_What is needed:_
Carry on the blog post about cloud scale analytics below, starting right after its final paragraph.

_Provided passage:_
== == ==
BUSINESS IMPACT

Jan 16, 2019

2019: The Year of Cloud Scale Analytics?

Erik Roll Posted by Erik Roll

Cloud Scale Analytics – these three words carry a lot of individual weight these days, and taken together, they offer insight into capabilities that I project will have a major business impact in 2019. Let’s take a closer look.

The Year of Cloud Scale Analytics

First, the break-down:

Cloud – Operating Expense (OpEx) model versus Capital Expense (CapEx); ease of provisioning; ease of deployment; modernization of available services; speed of iterations and pace of change

Scale – Across all major analytics workloads: storage, processing and compute, and serving; scale of access/deployment; and availability

Analytics – BI modeling; data visualization; machine learning/data mining; artificial intelligence and cognitive analytics

Most of these topics could be the subject of their own article, (or perhaps their own book!) such is the impact of the technological forces collectively labeled “Cloud Scale Analytics”. In this post, I’ll break down one way of looking at these terms and explain why any business leader not actively developing or executing plans that heavily leverage Cloud-Scale Analytics in 2019 should head back to the drawing board, ASAP!

Next, the build-up:

Cloud – By this point, anyone who isn’t proactively technology averse has been subjected to the cloud pitch. Whether it’s Microsoft Azure, AWS, or some other provider, cloud has been to the technology landscape what sliced-bread apparently was to the baking industry (I wasn’t there, but I’ve heard). That is to say, a literal and figurative game-changer. 

The physical world of Information Technology has changed. The purchasing cycle of IT assets, both hardware and software, has changed. The legal landscape of IT has changed. And the definition of the user base has changed. If it needed to be summarized quickly, I think the No. 1 outcome of the cloud paradigm shift is accessibility. The cloud has made access to IT capabilities easier and cheaper, and it has enabled a model that allows those leveraging these capabilities to more seamlessly stay on top of the innovation wave. 

Gone are the days of the multiyear CapEx hardware and software cycles (well, maybe not quite gone; check out some of SQL Server 2019’s industry-leading offerings here), as well as the cadence of adoption that left many organizations standardized on a platform that was not just potentially several years old – but in many cases several versions old – in a time when even the most recent version available could be a year (or more) out of date. Looking at you, Office 2010! Say hello to the cloud era, where an OpEx model partners with a software release cycle and the cloud-hardware paradigm to enable a potentially near real-time cadence of new capabilities and opportunities.

Cloud Scale – Piggy-backing upon that aforementioned model/cycle/paradigm, we can not only increase the speed at which new capabilities are delivered to our business, but we can, often with the click of a button, increase the scale at which we deploy those capabilities. Need to add more users? Click – done; the bill goes up next month. Need to increase storage capacity? Click – done; the bill goes up next month. Need to quintuple processing power for the next day (or three, but then scale it back down)? Click – (OK, maybe a couple clicks) done; the bill goes up next month (and then back down if this event doesn’t recur) and somewhere, a datacenter goes up a couple degrees of heat. 

You get the picture; the cloud model allows not just the ease of access to new IT capabilities, but also the ability to scale the volume at which you consume those capabilities to match your usage needs. As someone who has provided ‘server sizing recommendations’ for projects in a past life, I cannot overstate the value here!
== == ==
_Excerpted data:_
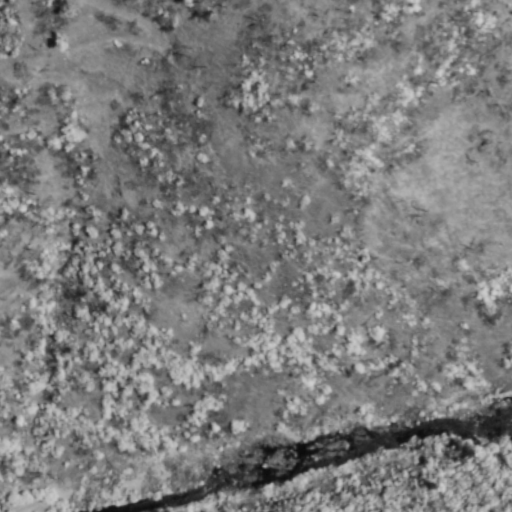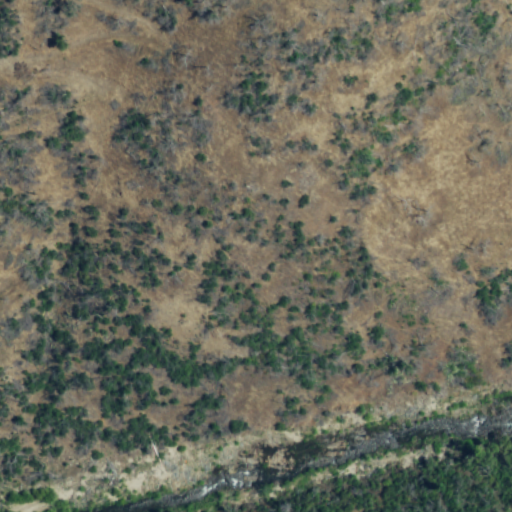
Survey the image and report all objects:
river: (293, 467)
== == ==
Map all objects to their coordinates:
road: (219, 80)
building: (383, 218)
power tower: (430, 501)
== == ==
_Exercise answer:_
This means that the scale of the impact of a new technological capability is no longer limited to the scale of the expected user base and concurrency (which, in turn, had limited the scale of resource sizing); the scale of adoption is now easier than ever to adjust with the click of a mouse, and indeed, is increasingly automated to provide elasticity. The scale of the resources powering a solution can be reactive to the scale of the active/concurrent user base, and that means that everyone can be invited to this party.

Cloud Scale Analytics – Finally, let’s zero in on what these words mean together. If we move past the core IT services that underpin all of this – to wit, storage, processing and compute (and serving, to the end users) – with either Data or Analytics as the focus, we arrive at a more refined set of capabilities that belong under this term:

  • Data Lakes (itself comprised of scalable storage for Structured Data, Unstructured Data, Semi-structured Data, Streaming Data)
  • Analytical Modeling capabilities (that can aggregate and query billions of rows of data with scalable compute)
  • Interactive Visualizations, and the ability to train and process Machine Learning models over multithreaded, distributed compute clusters

That last one has given rise to accessible Cognitive Analytics (think analytics that mimic human cognition, e.g., capabilities of the human brain like vision, hearing/speech, conceptual abstraction, etc.), which in turn lights up Artificial Intelligence in a practical and available manner. And then I think we finally have it: a working definition of the key term used in the title!  Glad that was easy.

And finally, the pay-off:

With this newly established context, let’s take a stab at answering the initial question:
Will 2019 be the year of Cloud Scale Analytics?
In a word, “Yes!” 

But of course, it’s not so simple. For the purposes of this next section, we could modify the question a little bit:
Will 2019 be the year that the impact of Cloud Scale Analytics matches the hype?
Again, I think the answer is a strong “Yes!

The respective ages of the Cloud and Big Data as industry buzz words are getting up there, and 2018 was overwhelmingly the “Year of AI”, at least to this observer. And now we roll all three together, add in tremendous advances in traditional data analysis and visualization tools like Power BI (complete with its game-changing deployment models), and the potential impact should be clear.

The backdrop: An increasingly digitized world capturing data about everything, via an explosion of connected devices and sensors and electronically recorded audio, video, and images. The scale of data generated (and captured) by our world.

The Cloud Impact: The cloud model has rewritten the rules of technology acquisition, and the pace of updates. The last few years have seen the maturation of cloud technology in terms of management and accessibility, which, combined with the gradual breakdown in resistance to what this paradigm represents, means that in 2019, adoption is no longer reserved for early adopters or bleeding-edge technology firms.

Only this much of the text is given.